[WRITTEN TASK] The reply should hold only the lines below beginning at the one with "half_sub s2(w1, bin, diff, w3);" and ending at the one with "0 Add a 4 corners", copied exactly, with every picture left out.

[INFORMATION SUPPLIED]
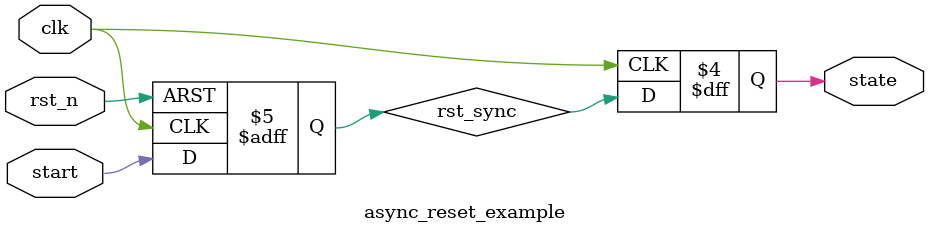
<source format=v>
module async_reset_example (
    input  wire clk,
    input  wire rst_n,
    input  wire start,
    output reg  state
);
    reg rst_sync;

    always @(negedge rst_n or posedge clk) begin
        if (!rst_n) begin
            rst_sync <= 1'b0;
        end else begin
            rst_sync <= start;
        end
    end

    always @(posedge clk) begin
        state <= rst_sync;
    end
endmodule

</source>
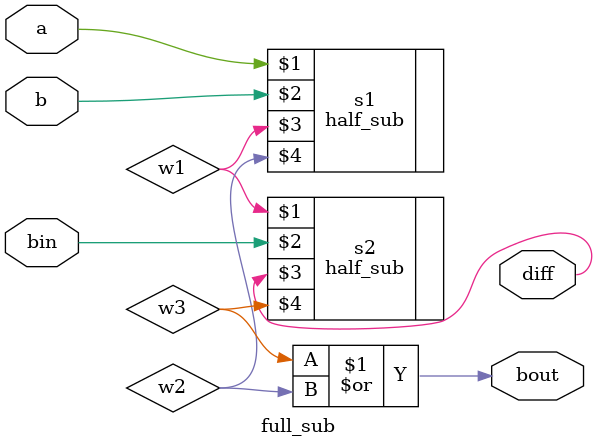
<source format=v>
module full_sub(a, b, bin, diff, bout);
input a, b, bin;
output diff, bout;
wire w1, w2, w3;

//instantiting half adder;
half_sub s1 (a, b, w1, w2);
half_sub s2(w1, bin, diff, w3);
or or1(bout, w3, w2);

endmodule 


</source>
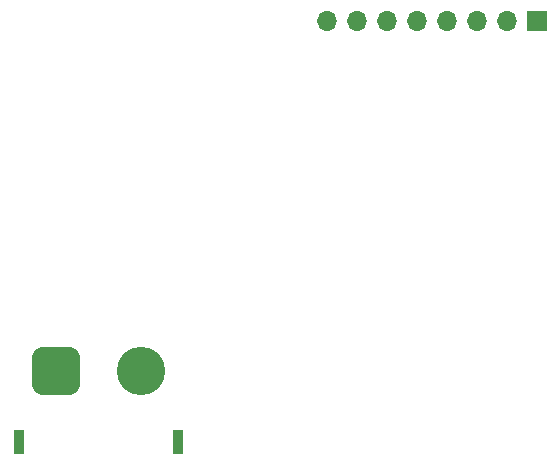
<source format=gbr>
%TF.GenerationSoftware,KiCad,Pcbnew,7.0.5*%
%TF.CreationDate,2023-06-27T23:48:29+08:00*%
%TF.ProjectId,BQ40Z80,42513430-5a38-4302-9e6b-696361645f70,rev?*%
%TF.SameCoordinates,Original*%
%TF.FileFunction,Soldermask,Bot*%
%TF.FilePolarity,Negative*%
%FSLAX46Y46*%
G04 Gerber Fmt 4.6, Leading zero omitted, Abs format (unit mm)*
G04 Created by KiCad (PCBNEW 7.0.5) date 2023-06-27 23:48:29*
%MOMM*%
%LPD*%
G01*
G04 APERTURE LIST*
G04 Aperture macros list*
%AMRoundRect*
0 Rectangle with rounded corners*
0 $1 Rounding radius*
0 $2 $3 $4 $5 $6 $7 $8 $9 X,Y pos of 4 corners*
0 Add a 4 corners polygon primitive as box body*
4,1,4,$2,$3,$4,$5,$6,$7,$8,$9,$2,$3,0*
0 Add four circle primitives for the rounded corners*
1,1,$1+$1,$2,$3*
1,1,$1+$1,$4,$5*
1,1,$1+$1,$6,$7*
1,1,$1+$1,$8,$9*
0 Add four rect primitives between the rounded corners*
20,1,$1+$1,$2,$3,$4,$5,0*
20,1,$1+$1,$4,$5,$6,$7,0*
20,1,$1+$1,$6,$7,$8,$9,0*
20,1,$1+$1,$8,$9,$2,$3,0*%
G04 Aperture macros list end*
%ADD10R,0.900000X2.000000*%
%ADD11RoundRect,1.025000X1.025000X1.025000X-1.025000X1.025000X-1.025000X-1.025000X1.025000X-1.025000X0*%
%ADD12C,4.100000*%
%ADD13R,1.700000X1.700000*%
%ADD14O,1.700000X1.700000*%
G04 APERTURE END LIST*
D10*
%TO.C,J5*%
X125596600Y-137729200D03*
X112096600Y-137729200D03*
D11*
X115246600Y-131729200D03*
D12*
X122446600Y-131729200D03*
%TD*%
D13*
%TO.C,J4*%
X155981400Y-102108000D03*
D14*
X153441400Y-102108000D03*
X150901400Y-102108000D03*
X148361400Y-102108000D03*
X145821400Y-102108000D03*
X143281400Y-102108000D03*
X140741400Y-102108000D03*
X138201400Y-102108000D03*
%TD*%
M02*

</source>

[WRITTEN RESPONSE]
half_sub s2(w1, bin, diff, w3);
or or1(bout, w3, w2);

endmodule 


</source>
<source format=gbr>
%TF.GenerationSoftware,KiCad,Pcbnew,7.0.5*%
%TF.CreationDate,2023-06-27T23:48:29+08:00*%
%TF.ProjectId,BQ40Z80,42513430-5a38-4302-9e6b-696361645f70,rev?*%
%TF.SameCoordinates,Original*%
%TF.FileFunction,Soldermask,Bot*%
%TF.FilePolarity,Negative*%
%FSLAX46Y46*%
G04 Gerber Fmt 4.6, Leading zero omitted, Abs format (unit mm)*
G04 Created by KiCad (PCBNEW 7.0.5) date 2023-06-27 23:48:29*
%MOMM*%
%LPD*%
G01*
G04 APERTURE LIST*
G04 Aperture macros list*
%AMRoundRect*
0 Rectangle with rounded corners*
0 $1 Rounding radius*
0 $2 $3 $4 $5 $6 $7 $8 $9 X,Y pos of 4 corners*
0 Add a 4 corners polygon primitive as box body*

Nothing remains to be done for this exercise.